Pendant des décennies, les chercheurs se sont demandé comment faire pour que le système immunitaire reconnaisse les différences entre les cellules normales et cancéreuses, de manière à l'inciter, par un vaccin par exemple, à détruire les cancéreuses, et elles seules. À ce jour, l'organisme n'est pas capable de distinguer les tissus normaux du cancer et ne manifeste donc aucun rejet spontané à son égard. Or, récemment, des chercheurs ont découvert que quand des cellules deviennent cancéreuses, les hydrates de carbone à la surface de certaines protéines cellulaires présentent des différences avec ceux des cellules saines. Ce sont ces microscopiques différences qui sont à la base du vaccin contre le cancer du sein mis au point par les chercheurs de la Mayo Clinic.

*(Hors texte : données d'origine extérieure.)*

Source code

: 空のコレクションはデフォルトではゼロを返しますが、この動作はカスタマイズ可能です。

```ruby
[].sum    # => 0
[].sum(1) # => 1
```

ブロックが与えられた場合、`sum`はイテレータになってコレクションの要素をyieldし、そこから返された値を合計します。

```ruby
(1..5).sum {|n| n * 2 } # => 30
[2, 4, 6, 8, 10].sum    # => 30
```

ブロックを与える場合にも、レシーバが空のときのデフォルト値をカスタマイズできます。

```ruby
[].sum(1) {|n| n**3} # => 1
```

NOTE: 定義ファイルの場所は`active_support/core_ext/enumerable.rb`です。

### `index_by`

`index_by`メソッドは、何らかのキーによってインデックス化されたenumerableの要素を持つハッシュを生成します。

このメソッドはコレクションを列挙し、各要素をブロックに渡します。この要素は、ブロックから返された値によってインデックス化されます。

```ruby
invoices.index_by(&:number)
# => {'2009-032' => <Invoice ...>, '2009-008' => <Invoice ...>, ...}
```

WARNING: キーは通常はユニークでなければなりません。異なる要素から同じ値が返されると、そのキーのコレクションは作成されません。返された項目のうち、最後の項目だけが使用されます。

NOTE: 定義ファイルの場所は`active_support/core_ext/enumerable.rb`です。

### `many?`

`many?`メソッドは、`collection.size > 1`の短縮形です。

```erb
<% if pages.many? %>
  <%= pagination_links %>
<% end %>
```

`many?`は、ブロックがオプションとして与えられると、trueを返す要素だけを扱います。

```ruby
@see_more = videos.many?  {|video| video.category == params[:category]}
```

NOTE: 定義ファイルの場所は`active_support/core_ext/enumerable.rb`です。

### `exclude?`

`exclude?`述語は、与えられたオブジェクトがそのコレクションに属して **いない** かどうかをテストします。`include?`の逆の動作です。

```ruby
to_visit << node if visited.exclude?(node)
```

Ils se sont penchés sur des souris qui développent facilement des cancers mammaires et qui surexpriment une protéine MUC1 à la surface de leurs cellules (comme c'est le cas pour beaucoup de cancers du sein de la femme). À cette protéine est associé un groupe d'hydrates de carbone spécifiques, distincts de ceux de cellules saines.
À partir de là, les chercheurs ont construit un vaccin relativement simple. Complètement synthétique, il comprend trois composants: un facteur stimulant le système immunitaire (utilisé comme adjuvant), un facteur capable de doper spécifiquement la production de cellules T (tueuses contre le cancer) et un peptide qui cible la réaction immunitaire contre les cellules portant la protéine MUC1 associée aux hydrates de carbone spécifiques du cancer du sein.
«Ce vaccin injecté à des souris atteintes d'une tumeur mammaire a entraîné une très importante réaction immunitaire, raconte un des coauteurs de ce travail, Geert-Jan Boons, qui a été capable d'activer trois composantes du système immunitaire pour réduire de 80 % la taille de la tumeur.»
«C'est la première fois qu'un vaccin est développé pour entraîner le système immunitaire à distinguer et tuer les cellules cancéreuses grâce aux structures d'hydrates de carbone sur la protéine MUC1», estime Sarah Gendler, coauteur de cette recherche.
Selon l'Institut américain du cancer, cette protéine est l'une des plus importantes pour la mise au point de vaccin anticancer. Elle est retrouvée sur les cellules du cancer du sein, mais aussi dans d'autres localisations, pancréas, ovaires… Ainsi, MUC1 serait surexprimé chez 90 % des patientes atteintes de cancer du sein dits «triple négatif» et qui résistent au traitement hormonal et à d'autres médicaments.
Les chercheurs continuent à tester ce vaccin sur divers modèles expérimentaux. Ils envisagent de le tester à court terme sur des malades. «Avec l'idée, précise le professeur Boons, que, combinée au dépistage précoce, cette approche pourra transformer la prise en charge de cette maladie.»
Pour l'instant, cette stratégie est de l'ordre de la recherche pure. D'autres protocoles visant à mettre en place un vaccin thérapeutique contre le cancer du sein ont échoué. L'avenir dira le reste.